Dit verklaart waarom de Kerstman in verschillende culturen op uiteenlopende manieren wordt geïnterpreteerd. Elke samenleving heeft er elementen uit de eigen geschiedenis en verbeelding aan toegevoegd.
DE BOOMTRADITIE VAN ANATOLIË TOT HET PALEIS
De tot voor kort in Anatolië voortgezette traditie van het versieren van dennentakken is een levend voorbeeld van deze culturele continuïteit. Bij bruiloften werden versierde dennentakken op de mooiste plek in huis gezet en behangen met snoep en cadeaus. Dit ritueel symboliseerde overvloed en nieuwe beginnen.
Het motief van de Levensboom, ook wel Eeuwig Leven genoemd, komt voor bij de Hettieten, Urartiërs en later bij de Seltsjoeken en Ottomanen, telkens in verschillende vormen. Ook in tapijten en kilims is dit motief veelvuldig terug te vinden.
Tijdens Ottomaanse paleisbruiloften werden rijkversierde bomen, Nahıl genoemd, door de straten gedragen. Het Levensboommotief verschijnt eveneens in tapijten, kilims en in de versieringen van fonteinen en moskeeën.
OM HET HEDEN TE BEGRIJPEN MOET MEN HET VERLEDEN KENNEN
Veel discussies over Kerstmis, Nieuwjaar en Nardugan ontstaan doordat deze begrippen los van elkaar worden bekeken. Historisch gezien zijn zij echter verschillende benamingen voor dezelfde menselijke ervaring: de overgang van duisternis naar licht en de hoop op wedergeboorte.

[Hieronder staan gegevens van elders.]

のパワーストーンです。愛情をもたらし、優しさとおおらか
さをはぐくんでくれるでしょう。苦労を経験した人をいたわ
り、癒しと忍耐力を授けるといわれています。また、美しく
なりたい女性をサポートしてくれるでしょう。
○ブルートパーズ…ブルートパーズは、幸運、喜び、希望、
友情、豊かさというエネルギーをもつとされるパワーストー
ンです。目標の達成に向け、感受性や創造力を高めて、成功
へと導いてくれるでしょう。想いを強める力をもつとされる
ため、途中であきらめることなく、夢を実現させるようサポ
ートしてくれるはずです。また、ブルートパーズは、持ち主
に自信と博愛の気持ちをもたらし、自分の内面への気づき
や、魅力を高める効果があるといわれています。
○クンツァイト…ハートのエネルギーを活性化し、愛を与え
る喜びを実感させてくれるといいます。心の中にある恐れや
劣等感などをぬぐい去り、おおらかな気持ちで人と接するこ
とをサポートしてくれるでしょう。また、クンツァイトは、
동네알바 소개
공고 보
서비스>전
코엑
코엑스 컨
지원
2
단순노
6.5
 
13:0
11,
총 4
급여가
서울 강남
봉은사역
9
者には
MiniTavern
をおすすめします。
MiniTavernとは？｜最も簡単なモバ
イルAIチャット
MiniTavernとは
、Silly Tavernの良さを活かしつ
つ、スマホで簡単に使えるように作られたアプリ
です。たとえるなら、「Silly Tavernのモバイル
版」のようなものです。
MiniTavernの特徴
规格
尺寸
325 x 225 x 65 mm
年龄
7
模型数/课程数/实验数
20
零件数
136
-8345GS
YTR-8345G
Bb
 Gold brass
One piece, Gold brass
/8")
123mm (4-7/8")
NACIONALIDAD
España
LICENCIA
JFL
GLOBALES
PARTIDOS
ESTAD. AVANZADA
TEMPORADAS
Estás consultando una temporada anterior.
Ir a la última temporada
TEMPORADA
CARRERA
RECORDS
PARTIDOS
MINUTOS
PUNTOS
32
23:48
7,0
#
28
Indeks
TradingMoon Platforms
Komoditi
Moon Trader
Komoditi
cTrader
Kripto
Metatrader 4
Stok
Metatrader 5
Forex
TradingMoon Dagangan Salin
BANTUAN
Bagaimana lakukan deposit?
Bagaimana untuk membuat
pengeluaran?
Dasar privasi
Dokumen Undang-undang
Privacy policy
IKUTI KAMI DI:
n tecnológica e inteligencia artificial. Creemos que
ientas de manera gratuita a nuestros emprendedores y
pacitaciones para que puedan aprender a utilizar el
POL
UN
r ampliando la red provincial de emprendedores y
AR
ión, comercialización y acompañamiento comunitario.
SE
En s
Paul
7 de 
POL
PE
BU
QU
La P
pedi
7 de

Daarom zet een gezin dat vandaag een kerstboom versiert of iemand die hoopvol het nieuwe jaar ingaat, bewust of onbewust een eeuwenoude gedeelde culturele traditie voort.
WAAROM ZIJN KERSTMIS EN NIEUWJAAR VANDAAG ZO UNIVERSEEL
In de moderne wereld hebben Kerstmis en Nieuwjaar grotendeels hun religieuze grenzen overschreden. Tegenwoordig staan deze dagen symbool voor samenkomen met familie, delen en hoop op een nieuw begin, los van geloof. Deze universaliteit is een natuurlijk gevolg van het gedeelde erfgoed dat loopt van Nardugan tot Kerstmis en van Yul tot Nieuwjaar. De mensheid heeft duizenden jaren tegelijk de duisternis gevreesd en de terugkeer van het licht gevierd.
Moge uw nieuwe jaar en deze dagen van wedergeboorte gezegend zijn.